### TEXTE FOURNI
============

Voilà qui, en soi, en disait déjà beaucoup. En effet, depuis le début de l'affaire, les conservateurs s'étaient tués à répéter, tels des perroquets hypnotisés, que les autres partis politiques avaient eux aussi eut recours à la fameuse méthode "in and out." Toutefois, au vu des allégations du commissaire aux élections fédérales, l'impertinente de cette ligne de défense devint manifeste.
Ainsi, à proprement parler, ce n'était pas le stratagème de transfert de fond des conservateurs en lui-même qui avait donné lieu à la perquisition au bureau national du PCC. En fait, si le parti de Harper était sous enquête, c'était parce qu'Élections Canada avait des motifs de croire qu'il pouvait avoir enfreint la loi électorale en excédant le plafond des dépenses autorisées et en produisant des déclarations qu'il savait être fausses ou trompeuses. Or, personne n'avait allégué que les autres partis politiques pouvaient avoir commis de telles infractions à la loi électorale. Pas même les conservateurs.

============

### DONNÉES FOURNIES
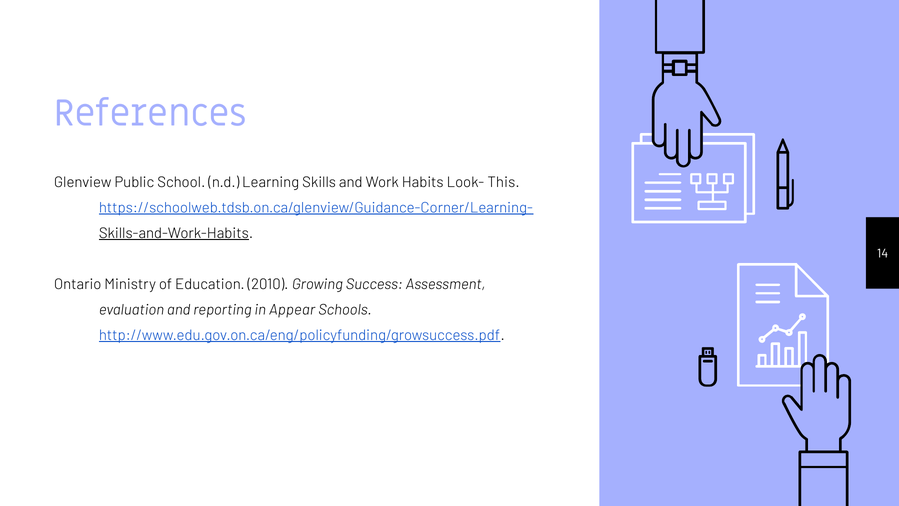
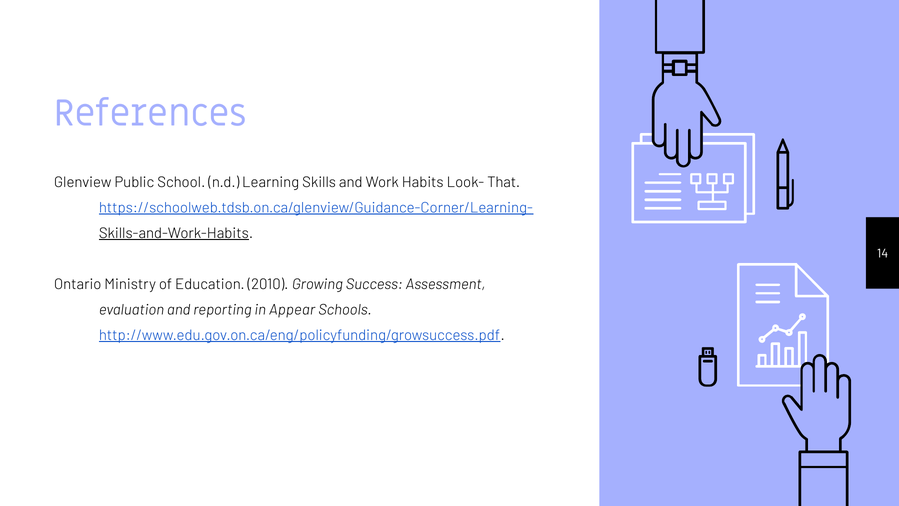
This: This -> That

============

### CONSIGNE
Poursuivez, s'il vous plaît, le texte sur l'affaire « in and out » à partir de sa dernière phrase. Les données n'ont aucun lien avec le texte sur l'affaire « in and out ».

### RÉPONSE ATTENDUE
Voilà donc qui pouvait expliquer pourquoi Élections Canada n'avait pas embêté les autres partis même si ceux-ci avaient peut-être employé une combine comptable similaire à celle des conservateurs, quoique dans une moindre mesure. Les conservateurs n'avaient donc qu'eux-mêmes à blâmer s'ils se retrouvaient dans un pareil pétrin.
Mais, de toute évidence, cela aurait été trop leur en demander que de faire amende honorable. D'autant plus qu'une telle admission n'aurait pas été sans entacher leur victoire électorale du 23 janvier 2006, avec toutes les conséquences politiques que l'on peut facilement imaginer.
D'une façon ou d'une autre, les adversaires des conservateurs n'attendirent pas un improbable mea culpa pour se prononcer sur cette question. "Si un parti a dépensé plus d'argent qu'il n'est permis, cela peut influencer le résultat d'une élection", déclara le chef du NPD, Jack Layton.
Selon lui, lorsqu'un parti dépense en trop 1 million de dollars en publicité électorale, cela "ne permet pas d'avoir des élections équitables menées à armes égales." Le député néo-démocrate Pat Martin alla même jusqu'à affirmer que les élections du 23 janvier 2006 devraient être déclarées "nulles et non avenues" en raison de la tricherie présumée du PCC.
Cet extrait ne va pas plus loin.